*** Listed records ***
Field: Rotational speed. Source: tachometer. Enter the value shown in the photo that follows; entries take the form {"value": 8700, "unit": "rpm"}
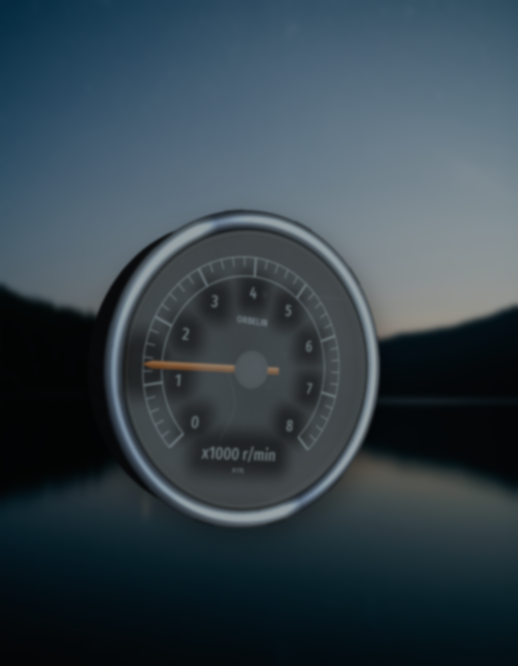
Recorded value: {"value": 1300, "unit": "rpm"}
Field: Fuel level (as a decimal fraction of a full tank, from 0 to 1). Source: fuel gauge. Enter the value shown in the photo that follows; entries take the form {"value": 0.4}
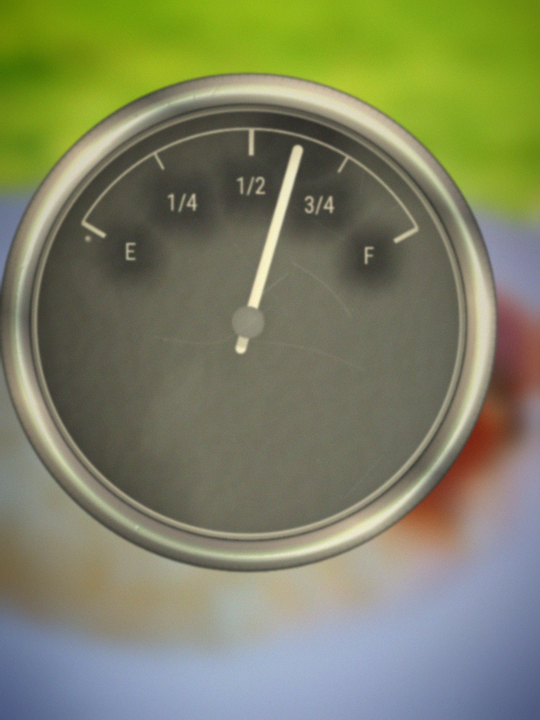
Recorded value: {"value": 0.625}
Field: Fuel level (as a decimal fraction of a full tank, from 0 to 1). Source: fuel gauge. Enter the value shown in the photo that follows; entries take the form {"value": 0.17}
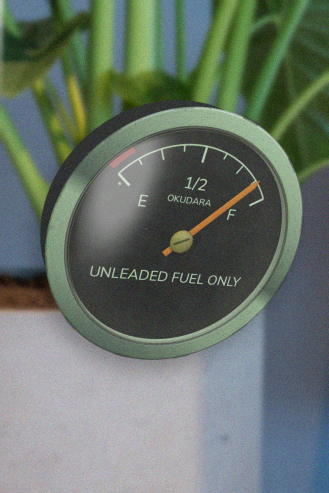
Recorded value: {"value": 0.875}
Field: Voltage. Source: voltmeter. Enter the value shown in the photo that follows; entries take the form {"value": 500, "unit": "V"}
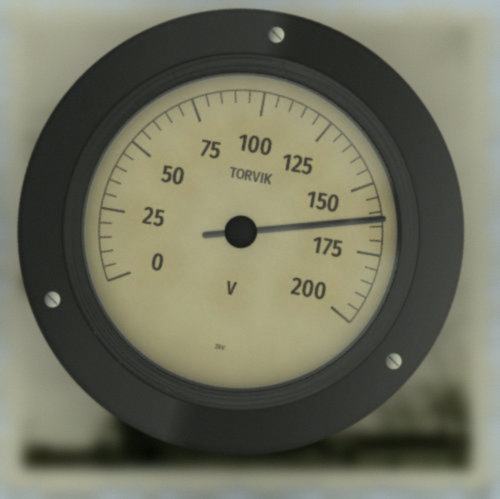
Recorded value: {"value": 162.5, "unit": "V"}
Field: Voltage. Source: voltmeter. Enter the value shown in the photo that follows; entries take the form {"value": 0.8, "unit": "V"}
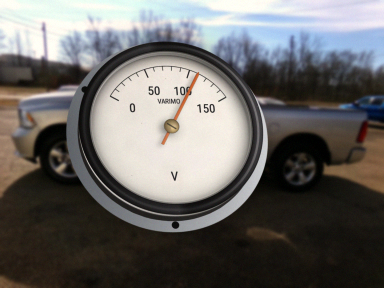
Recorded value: {"value": 110, "unit": "V"}
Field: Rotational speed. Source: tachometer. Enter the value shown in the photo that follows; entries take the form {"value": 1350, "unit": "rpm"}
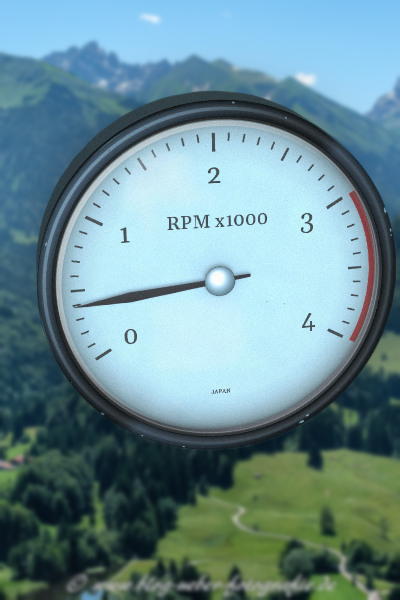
*** End of Listed records ***
Problem description - Report every line of the items above that contains the string "entries", treating uppercase and lowercase as different.

Problem solution -
Field: Rotational speed. Source: tachometer. Enter the value shown in the photo that follows; entries take the form {"value": 8700, "unit": "rpm"}
Field: Fuel level (as a decimal fraction of a full tank, from 0 to 1). Source: fuel gauge. Enter the value shown in the photo that follows; entries take the form {"value": 0.4}
Field: Fuel level (as a decimal fraction of a full tank, from 0 to 1). Source: fuel gauge. Enter the value shown in the photo that follows; entries take the form {"value": 0.17}
Field: Voltage. Source: voltmeter. Enter the value shown in the photo that follows; entries take the form {"value": 500, "unit": "V"}
Field: Voltage. Source: voltmeter. Enter the value shown in the photo that follows; entries take the form {"value": 0.8, "unit": "V"}
Field: Rotational speed. Source: tachometer. Enter the value shown in the photo that follows; entries take the form {"value": 1350, "unit": "rpm"}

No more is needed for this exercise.